● What to do
Edit all of the rows below by replacing "Webshop" with "Online Store", and keep everything else unchanged.

[Saved data entries]
--
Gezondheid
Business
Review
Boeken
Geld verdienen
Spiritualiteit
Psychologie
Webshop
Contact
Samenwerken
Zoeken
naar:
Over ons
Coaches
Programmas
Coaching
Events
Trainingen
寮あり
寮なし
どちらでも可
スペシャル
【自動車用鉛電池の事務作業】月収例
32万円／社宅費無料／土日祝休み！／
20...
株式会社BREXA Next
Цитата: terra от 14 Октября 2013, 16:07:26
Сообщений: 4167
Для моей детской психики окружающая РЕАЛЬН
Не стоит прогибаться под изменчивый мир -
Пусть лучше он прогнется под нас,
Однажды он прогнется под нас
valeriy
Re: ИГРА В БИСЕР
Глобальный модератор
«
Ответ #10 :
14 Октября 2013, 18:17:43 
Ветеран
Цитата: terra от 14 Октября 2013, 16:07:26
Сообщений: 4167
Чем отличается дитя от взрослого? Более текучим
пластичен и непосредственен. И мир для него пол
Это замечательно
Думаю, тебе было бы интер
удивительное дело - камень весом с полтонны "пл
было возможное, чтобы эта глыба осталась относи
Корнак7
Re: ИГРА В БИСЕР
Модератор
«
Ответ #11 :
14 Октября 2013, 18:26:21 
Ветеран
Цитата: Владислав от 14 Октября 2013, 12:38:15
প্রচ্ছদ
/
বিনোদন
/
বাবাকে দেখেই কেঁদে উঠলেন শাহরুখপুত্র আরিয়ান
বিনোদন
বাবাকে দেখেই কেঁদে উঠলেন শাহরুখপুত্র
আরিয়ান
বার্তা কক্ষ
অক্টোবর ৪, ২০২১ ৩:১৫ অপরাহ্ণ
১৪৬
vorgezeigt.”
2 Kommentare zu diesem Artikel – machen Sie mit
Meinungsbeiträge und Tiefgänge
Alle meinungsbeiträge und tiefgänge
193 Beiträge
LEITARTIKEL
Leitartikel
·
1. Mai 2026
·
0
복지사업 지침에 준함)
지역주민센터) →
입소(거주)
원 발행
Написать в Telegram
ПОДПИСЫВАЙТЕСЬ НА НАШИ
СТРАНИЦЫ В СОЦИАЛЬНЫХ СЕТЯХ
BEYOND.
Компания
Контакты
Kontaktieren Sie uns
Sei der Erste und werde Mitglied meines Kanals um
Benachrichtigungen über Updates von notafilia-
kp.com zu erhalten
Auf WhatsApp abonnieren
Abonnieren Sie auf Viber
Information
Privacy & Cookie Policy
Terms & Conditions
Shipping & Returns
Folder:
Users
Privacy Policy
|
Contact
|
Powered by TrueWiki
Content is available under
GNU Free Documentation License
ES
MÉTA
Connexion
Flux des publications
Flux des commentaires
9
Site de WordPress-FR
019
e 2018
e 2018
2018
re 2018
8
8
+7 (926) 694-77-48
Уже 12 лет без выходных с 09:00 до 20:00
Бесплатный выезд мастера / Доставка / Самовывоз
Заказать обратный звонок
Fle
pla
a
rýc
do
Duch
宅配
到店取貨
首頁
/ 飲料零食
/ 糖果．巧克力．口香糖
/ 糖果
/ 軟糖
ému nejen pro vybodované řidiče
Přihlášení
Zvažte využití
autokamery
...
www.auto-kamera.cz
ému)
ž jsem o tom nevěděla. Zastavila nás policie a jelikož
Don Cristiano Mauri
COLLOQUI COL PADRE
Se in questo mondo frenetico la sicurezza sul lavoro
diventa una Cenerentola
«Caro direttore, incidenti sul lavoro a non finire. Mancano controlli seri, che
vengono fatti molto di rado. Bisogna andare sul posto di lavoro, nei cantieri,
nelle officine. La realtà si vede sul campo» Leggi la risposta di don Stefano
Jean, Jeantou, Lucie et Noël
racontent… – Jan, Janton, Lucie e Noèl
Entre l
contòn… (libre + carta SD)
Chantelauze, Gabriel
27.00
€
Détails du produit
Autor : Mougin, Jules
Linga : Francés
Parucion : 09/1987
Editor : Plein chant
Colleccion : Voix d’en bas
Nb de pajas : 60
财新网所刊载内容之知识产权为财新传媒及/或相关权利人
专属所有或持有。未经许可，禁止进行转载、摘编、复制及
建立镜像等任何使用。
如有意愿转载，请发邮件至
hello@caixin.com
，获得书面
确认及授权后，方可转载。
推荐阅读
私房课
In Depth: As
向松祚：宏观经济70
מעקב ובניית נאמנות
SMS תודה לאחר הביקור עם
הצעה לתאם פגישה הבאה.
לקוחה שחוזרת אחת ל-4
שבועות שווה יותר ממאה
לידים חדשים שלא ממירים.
--
● Task result
Gezondheid
Business
Review
Boeken
Geld verdienen
Spiritualiteit
Psychologie
Online Store
Contact
Samenwerken
Zoeken
naar:
Over ons
Coaches
Programmas
Coaching
Events
Trainingen
寮あり
寮なし
どちらでも可
スペシャル
【自動車用鉛電池の事務作業】月収例
32万円／社宅費無料／土日祝休み！／
20...
株式会社BREXA Next
Цитата: terra от 14 Октября 2013, 16:07:26
Сообщений: 4167
Для моей детской психики окружающая РЕАЛЬН
Не стоит прогибаться под изменчивый мир -
Пусть лучше он прогнется под нас,
Однажды он прогнется под нас
valeriy
Re: ИГРА В БИСЕР
Глобальный модератор
«
Ответ #10 :
14 Октября 2013, 18:17:43 
Ветеран
Цитата: terra от 14 Октября 2013, 16:07:26
Сообщений: 4167
Чем отличается дитя от взрослого? Более текучим
пластичен и непосредственен. И мир для него пол
Это замечательно
Думаю, тебе было бы интер
удивительное дело - камень весом с полтонны "пл
было возможное, чтобы эта глыба осталась относи
Корнак7
Re: ИГРА В БИСЕР
Модератор
«
Ответ #11 :
14 Октября 2013, 18:26:21 
Ветеран
Цитата: Владислав от 14 Октября 2013, 12:38:15
প্রচ্ছদ
/
বিনোদন
/
বাবাকে দেখেই কেঁদে উঠলেন শাহরুখপুত্র আরিয়ান
বিনোদন
বাবাকে দেখেই কেঁদে উঠলেন শাহরুখপুত্র
আরিয়ান
বার্তা কক্ষ
অক্টোবর ৪, ২০২১ ৩:১৫ অপরাহ্ণ
১৪৬
vorgezeigt.”
2 Kommentare zu diesem Artikel – machen Sie mit
Meinungsbeiträge und Tiefgänge
Alle meinungsbeiträge und tiefgänge
193 Beiträge
LEITARTIKEL
Leitartikel
·
1. Mai 2026
·
0
복지사업 지침에 준함)
지역주민센터) →
입소(거주)
원 발행
Написать в Telegram
ПОДПИСЫВАЙТЕСЬ НА НАШИ
СТРАНИЦЫ В СОЦИАЛЬНЫХ СЕТЯХ
BEYOND.
Компания
Контакты
Kontaktieren Sie uns
Sei der Erste und werde Mitglied meines Kanals um
Benachrichtigungen über Updates von notafilia-
kp.com zu erhalten
Auf WhatsApp abonnieren
Abonnieren Sie auf Viber
Information
Privacy & Cookie Policy
Terms & Conditions
Shipping & Returns
Folder:
Users
Privacy Policy
|
Contact
|
Powered by TrueWiki
Content is available under
GNU Free Documentation License
ES
MÉTA
Connexion
Flux des publications
Flux des commentaires
9
Site de WordPress-FR
019
e 2018
e 2018
2018
re 2018
8
8
+7 (926) 694-77-48
Уже 12 лет без выходных с 09:00 до 20:00
Бесплатный выезд мастера / Доставка / Самовывоз
Заказать обратный звонок
Fle
pla
a
rýc
do
Duch
宅配
到店取貨
首頁
/ 飲料零食
/ 糖果．巧克力．口香糖
/ 糖果
/ 軟糖
ému nejen pro vybodované řidiče
Přihlášení
Zvažte využití
autokamery
...
www.auto-kamera.cz
ému)
ž jsem o tom nevěděla. Zastavila nás policie a jelikož
Don Cristiano Mauri
COLLOQUI COL PADRE
Se in questo mondo frenetico la sicurezza sul lavoro
diventa una Cenerentola
«Caro direttore, incidenti sul lavoro a non finire. Mancano controlli seri, che
vengono fatti molto di rado. Bisogna andare sul posto di lavoro, nei cantieri,
nelle officine. La realtà si vede sul campo» Leggi la risposta di don Stefano
Jean, Jeantou, Lucie et Noël
racontent… – Jan, Janton, Lucie e Noèl
Entre l
contòn… (libre + carta SD)
Chantelauze, Gabriel
27.00
€
Détails du produit
Autor : Mougin, Jules
Linga : Francés
Parucion : 09/1987
Editor : Plein chant
Colleccion : Voix d’en bas
Nb de pajas : 60
财新网所刊载内容之知识产权为财新传媒及/或相关权利人
专属所有或持有。未经许可，禁止进行转载、摘编、复制及
建立镜像等任何使用。
如有意愿转载，请发邮件至
hello@caixin.com
，获得书面
确认及授权后，方可转载。
推荐阅读
私房课
In Depth: As
向松祚：宏观经济70
מעקב ובניית נאמנות
SMS תודה לאחר הביקור עם
הצעה לתאם פגישה הבאה.
לקוחה שחוזרת אחת ל-4
שבועות שווה יותר ממאה
לידים חדשים שלא ממירים.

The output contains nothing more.